As for the second point, enforcement is really hard. Unless these citizens are willing to pay the tax or they have some assets in their home country, it's hard to compel them to pay.
Looking at practical examples, it might push them to renounce their citizenship altogether, assuming they have the luxury of taking or already having citizenship in another country. That's what UK PM Boris Johnson did, presumably to avoid paying US tax on the sale of his UK home. According to the Guardian:
Boris Johnson has renounced his US citizenship, ending years of ambiguous loyalties and probably ridding himself of a hefty tax bill.
A list released by the US Treasury department showed the UK foreign secretary was one of 5,411 individuals to renounce his American citizenship in 2016.
In 2014 he publicly said that the US was trying to hit him for tax on the sale of his home in Islington, north London, something he said he regarded as “absolutely outrageous”, although he later reportedly paid the demand. The US tax authorities have been mounting a campaign to crack down on the earnings of dual nationals.

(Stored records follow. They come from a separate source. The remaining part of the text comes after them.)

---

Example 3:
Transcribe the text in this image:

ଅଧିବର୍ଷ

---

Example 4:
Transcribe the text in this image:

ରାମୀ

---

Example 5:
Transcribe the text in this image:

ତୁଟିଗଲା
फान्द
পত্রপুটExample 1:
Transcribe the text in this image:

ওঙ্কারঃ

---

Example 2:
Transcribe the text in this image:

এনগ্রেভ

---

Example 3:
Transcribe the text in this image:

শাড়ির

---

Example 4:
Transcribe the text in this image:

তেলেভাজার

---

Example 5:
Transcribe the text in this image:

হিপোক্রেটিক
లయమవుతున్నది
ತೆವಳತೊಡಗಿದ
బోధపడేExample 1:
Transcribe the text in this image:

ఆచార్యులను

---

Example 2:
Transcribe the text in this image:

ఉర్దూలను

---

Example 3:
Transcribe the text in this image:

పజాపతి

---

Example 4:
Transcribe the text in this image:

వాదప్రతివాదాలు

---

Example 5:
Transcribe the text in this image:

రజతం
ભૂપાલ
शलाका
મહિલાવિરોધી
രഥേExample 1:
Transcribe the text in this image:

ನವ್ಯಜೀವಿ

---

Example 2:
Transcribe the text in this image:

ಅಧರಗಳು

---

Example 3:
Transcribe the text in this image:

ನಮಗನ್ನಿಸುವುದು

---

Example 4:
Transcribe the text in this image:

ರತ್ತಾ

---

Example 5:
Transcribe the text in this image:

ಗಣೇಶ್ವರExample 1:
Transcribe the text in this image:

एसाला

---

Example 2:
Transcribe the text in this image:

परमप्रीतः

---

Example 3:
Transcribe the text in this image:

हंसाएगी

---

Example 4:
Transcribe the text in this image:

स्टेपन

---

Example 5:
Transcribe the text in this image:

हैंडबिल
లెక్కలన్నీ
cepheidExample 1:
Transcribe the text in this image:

Another US tax even applies to non-resident non-citizens, the estate tax. As CNBC reported in 2015:
Under U.S. tax law, the estates of foreign holders of U.S. assets, such as stocks, real estate, or valuables, are required to pay estate taxes on those assets after the death of the owner. There’s even a handy piece of IRS paperwork — form 706-NA — to help calculate the tax.
But one veteran Swiss banker tells CNBC that this rule is widely ignored around the world, and the U.S. government has no way to know how much money it is owed under its own laws.
The result, the banker said, is that the U.S. Treasury is likely being deprived of billions of dollars each year.
Even an advanced tax collection agency like the IRS has not gotten around to overcoming these two issues in collecting the estate tax. As the CNBC article continues:
Exactly how much money foreigners owe in U.S. estate taxes each year is unclear — it appears to be a blind spot for the IRS. The tax-gathering agency publishes a detailed report every several years on what it calls the “tax gap,” or the difference between what taxpayers should pay and what they actually cough up to Uncle Sam. But the report doesn’t attempt to estimate overseas estate taxes.
“There’s no estimate for international noncompliance,” said an IRS official. “That’s kind of the 800-pound gorilla that’s not in the room.”
A back-of-the-envelope analysis by CNBC of estate tax payment patterns and total foreign holdings of U.S. stocks and real estate concluded that the IRS is missing several billion dollars in foreign estate taxes each year — money that could help a cash-strapped U.S. Treasury pay the nation’s bills.